EXERCISE
Copy out all of the items below, line for line and without alteration, omitting the pictures.

Collection entries
— begin —

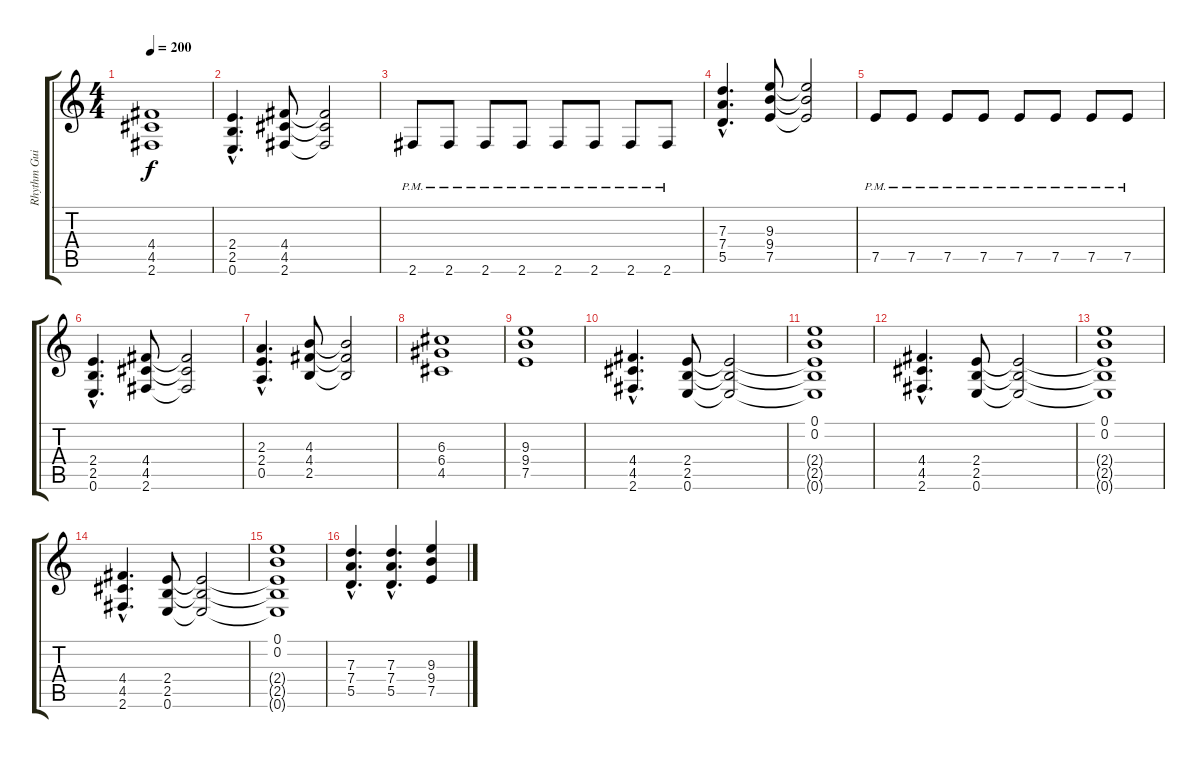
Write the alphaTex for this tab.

\track ("Rhythm Guitar" "Rhythm Gui") {instrument distortionguitar}
\staff {score tabs}
\tuning (E4 B3 G3 D3 A2 E2) {hide}
\ts (4 4)
\tempo 200
\clef g2
\ks c
(4.4{t} 4.5{t} 2.6{t}).1{dy f} |
(2.4{hac} 2.5{hac} 0.6{hac}).4{d} (4.4 4.5 2.6).8 (4.4{t} 4.5{t} 2.6{t}).2 |
2.6{pm}.8 2.6{pm}.8 2.6{pm}.8 2.6{pm}.8 2.6{pm}.8 2.6{pm}.8 2.6{pm}.8 2.6{pm}.8 |
(7.3{hac} 7.4{hac} 5.5{hac}).4{d} (9.3 9.4 7.5).8 (9.3{t} 9.4{t} 7.5{t}).2 |
7.5{pm}.8 7.5{pm}.8 7.5{pm}.8 7.5{pm}.8 7.5{pm}.8 7.5{pm}.8 7.5{pm}.8 7.5{pm}.8 |
(2.4{hac} 2.5{hac} 0.6{hac}).4{d} (4.4 4.5 2.6).8 (4.4{t} 4.5{t} 2.6{t}).2 |
(2.3{hac} 2.4{hac} 0.5{hac}).4{d} (4.3 4.4 2.5).8 (4.3{t} 4.4{t} 2.5{t}).2 |
(6.3 6.4 4.5).1 |
(9.3 9.4 7.5).1 |
(4.4{hac} 4.5{hac} 2.6{hac}).4{d} (2.4 2.5 0.6).8 (2.4{t} 2.5{t} 0.6{t}).2 |
(0.1 0.2 2.4{t} 2.5{t} 0.6{t}).1 |
(4.4{hac} 4.5{hac} 2.6{hac}).4{d} (2.4 2.5 0.6).8 (2.4{t} 2.5{t} 0.6{t}).2 |
(0.1 0.2 2.4{t} 2.5{t} 0.6{t}).1 |
(4.4{hac} 4.5{hac} 2.6{hac}).4{d} (2.4 2.5 0.6).8 (2.4{t} 2.5{t} 0.6{t}).2 |
(0.1 0.2 2.4{t} 2.5{t} 0.6{t}).1 |
(7.3{hac} 7.4{hac} 5.5{hac}).4{d} (7.3{hac} 7.4{hac} 5.5{hac}).4{d} (9.3 9.4 7.5).4
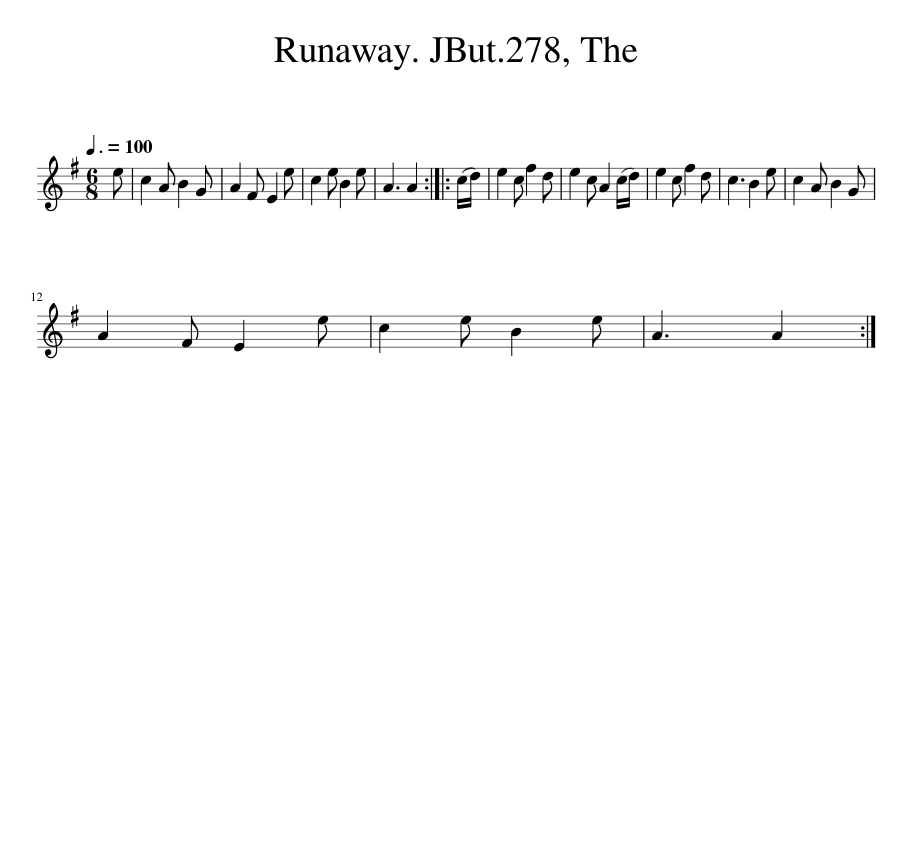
X:1
L:1/8
Q:3/8=100
M:6/8
I:linebreak $
K:G
V:1 treble
V:1
 e | c2 A B2 G | A2 F E2 e | c2 e B2 e | A3 A2 :: %5
 (c/d/) | e2 c f2 d | e2 c A2 (c/d/) | e2 c f2 d | c3 B2 e | %10
 c2 A B2 G |$ A2 F E2 e | c2 e B2 e | A3 A2 :| %14
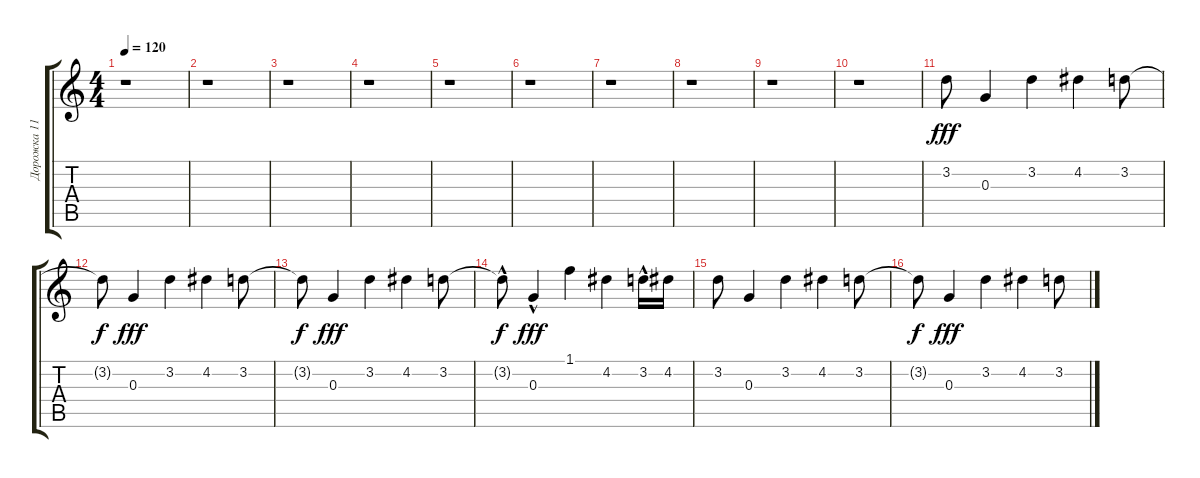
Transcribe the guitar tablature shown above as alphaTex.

\track ("Дорожка 11" "Дорожка 11") {instrument overdrivenguitar}
\staff {score tabs}
\tuning (E4 B3 G3 D3 A2 E2) {hide}
\ts (4 4)
\tempo 120
\clef g2
\ks c
r.1{dy fff} |
r.1 |
r.1 |
r.1 |
r.1 |
r.1 |
r.1 |
r.1 |
r.1 |
r.1 |
3.2.8 0.3.4 3.2.4 4.2.4 3.2.8 |
3.2{t}.8{dy f} 0.3.4{dy fff} 3.2.4 4.2.4 3.2.8 |
3.2{t}.8{dy f} 0.3.4{dy fff} 3.2.4 4.2.4 3.2.8 |
3.2{hac t}.8{dy f} 0.3{hac}.4{dy fff} 1.1.4 4.2.4 3.2{hac}.16 4.2.16 |
3.2.8 0.3.4 3.2.4 4.2.4 3.2.8 |
3.2{t}.8{dy f} 0.3.4{dy fff} 3.2.4 4.2.4 3.2.8
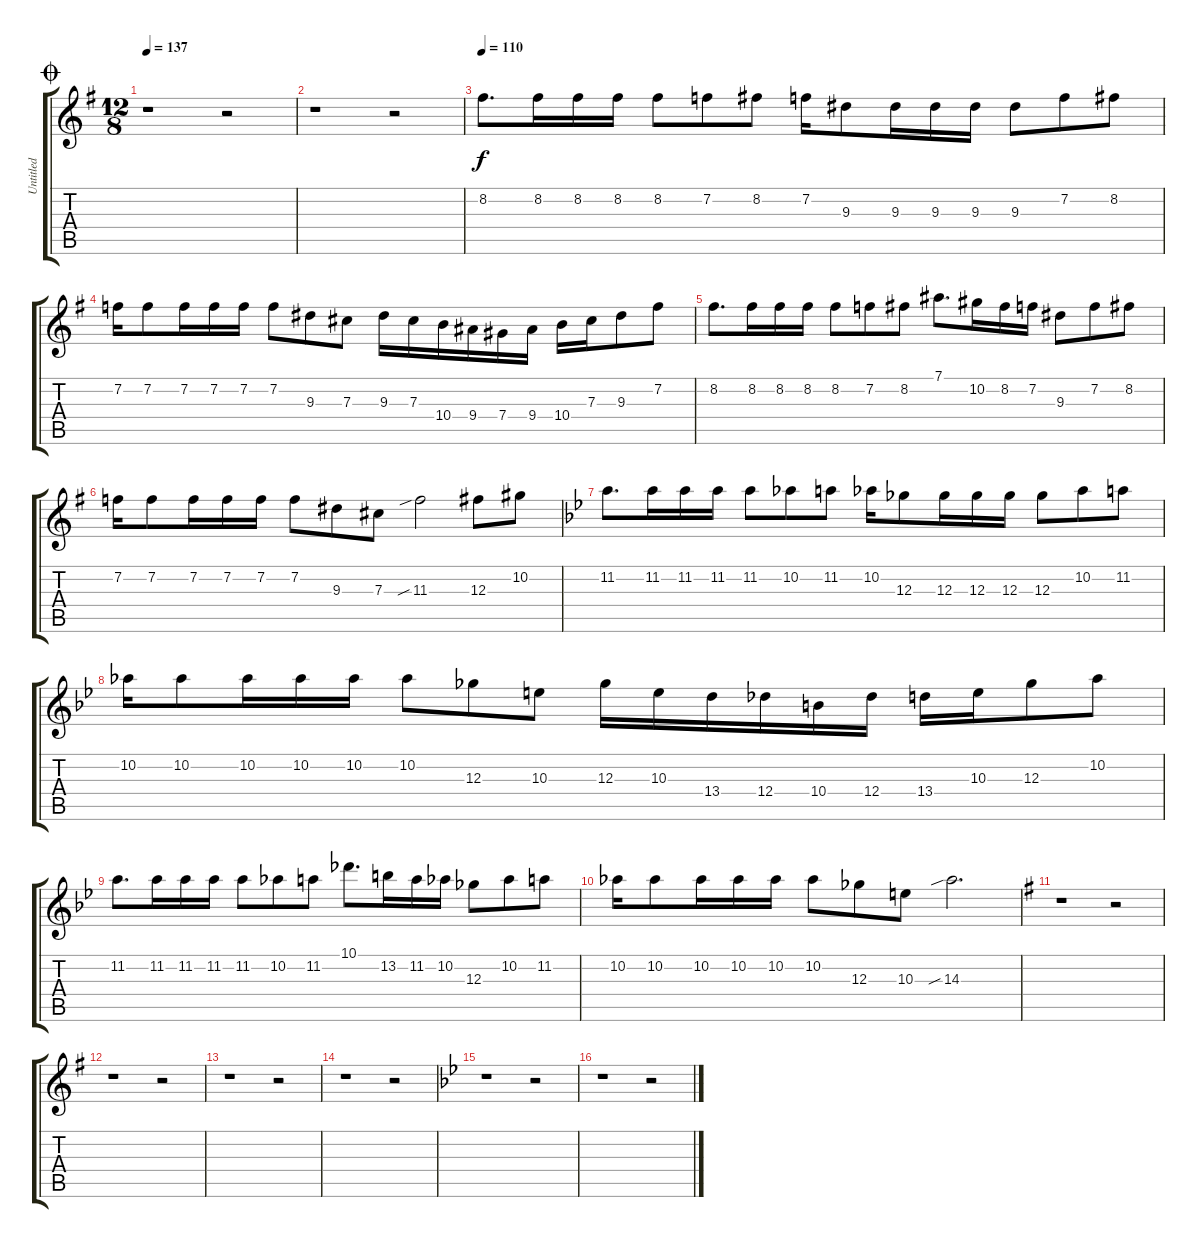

— end —

EXERCISE OUTPUT
Write the alphaTex for this tab.

\track ("Rhythm Guitar" "Rhythm Gui") {instrument distortionguitar}
\staff {score tabs}
\tuning (E4 B3 G3 D3 A2 E2) {hide}
\ts (4 4)
\tempo 200
\clef g2
\ks c
(4.4{t} 4.5{t} 2.6{t}).1{dy f} |
(2.4{hac} 2.5{hac} 0.6{hac}).4{d} (4.4 4.5 2.6).8 (4.4{t} 4.5{t} 2.6{t}).2 |
2.6{pm}.8 2.6{pm}.8 2.6{pm}.8 2.6{pm}.8 2.6{pm}.8 2.6{pm}.8 2.6{pm}.8 2.6{pm}.8 |
(7.3{hac} 7.4{hac} 5.5{hac}).4{d} (9.3 9.4 7.5).8 (9.3{t} 9.4{t} 7.5{t}).2 |
7.5{pm}.8 7.5{pm}.8 7.5{pm}.8 7.5{pm}.8 7.5{pm}.8 7.5{pm}.8 7.5{pm}.8 7.5{pm}.8 |
(2.4{hac} 2.5{hac} 0.6{hac}).4{d} (4.4 4.5 2.6).8 (4.4{t} 4.5{t} 2.6{t}).2 |
(2.3{hac} 2.4{hac} 0.5{hac}).4{d} (4.3 4.4 2.5).8 (4.3{t} 4.4{t} 2.5{t}).2 |
(6.3 6.4 4.5).1 |
(9.3 9.4 7.5).1 |
(4.4{hac} 4.5{hac} 2.6{hac}).4{d} (2.4 2.5 0.6).8 (2.4{t} 2.5{t} 0.6{t}).2 |
(0.1 0.2 2.4{t} 2.5{t} 0.6{t}).1 |
(4.4{hac} 4.5{hac} 2.6{hac}).4{d} (2.4 2.5 0.6).8 (2.4{t} 2.5{t} 0.6{t}).2 |
(0.1 0.2 2.4{t} 2.5{t} 0.6{t}).1 |
(4.4{hac} 4.5{hac} 2.6{hac}).4{d} (2.4 2.5 0.6).8 (2.4{t} 2.5{t} 0.6{t}).2 |
(0.1 0.2 2.4{t} 2.5{t} 0.6{t}).1 |
(7.3{hac} 7.4{hac} 5.5{hac}).4{d} (7.3{hac} 7.4{hac} 5.5{hac}).4{d} (9.3 9.4 7.5).4
X:1
L:1/8
Q:3/8=100
M:6/8
I:linebreak $
K:G
V:1 treble
V:1
 e | c2 A B2 G | A2 F E2 e | c2 e B2 e | A3 A2 :: %5
 (c/d/) | e2 c f2 d | e2 c A2 (c/d/) | e2 c f2 d | c3 B2 e | %10
 c2 A B2 G |$ A2 F E2 e | c2 e B2 e | A3 A2 :| %14
Transcribe the guitar tablature shown above as alphaTex.

\track ("Дорожка 11" "Дорожка 11") {instrument overdrivenguitar}
\staff {score tabs}
\tuning (E4 B3 G3 D3 A2 E2) {hide}
\ts (4 4)
\tempo 120
\clef g2
\ks c
r.1{dy fff} |
r.1 |
r.1 |
r.1 |
r.1 |
r.1 |
r.1 |
r.1 |
r.1 |
r.1 |
3.2.8 0.3.4 3.2.4 4.2.4 3.2.8 |
3.2{t}.8{dy f} 0.3.4{dy fff} 3.2.4 4.2.4 3.2.8 |
3.2{t}.8{dy f} 0.3.4{dy fff} 3.2.4 4.2.4 3.2.8 |
3.2{hac t}.8{dy f} 0.3{hac}.4{dy fff} 1.1.4 4.2.4 3.2{hac}.16 4.2.16 |
3.2.8 0.3.4 3.2.4 4.2.4 3.2.8 |
3.2{t}.8{dy f} 0.3.4{dy fff} 3.2.4 4.2.4 3.2.8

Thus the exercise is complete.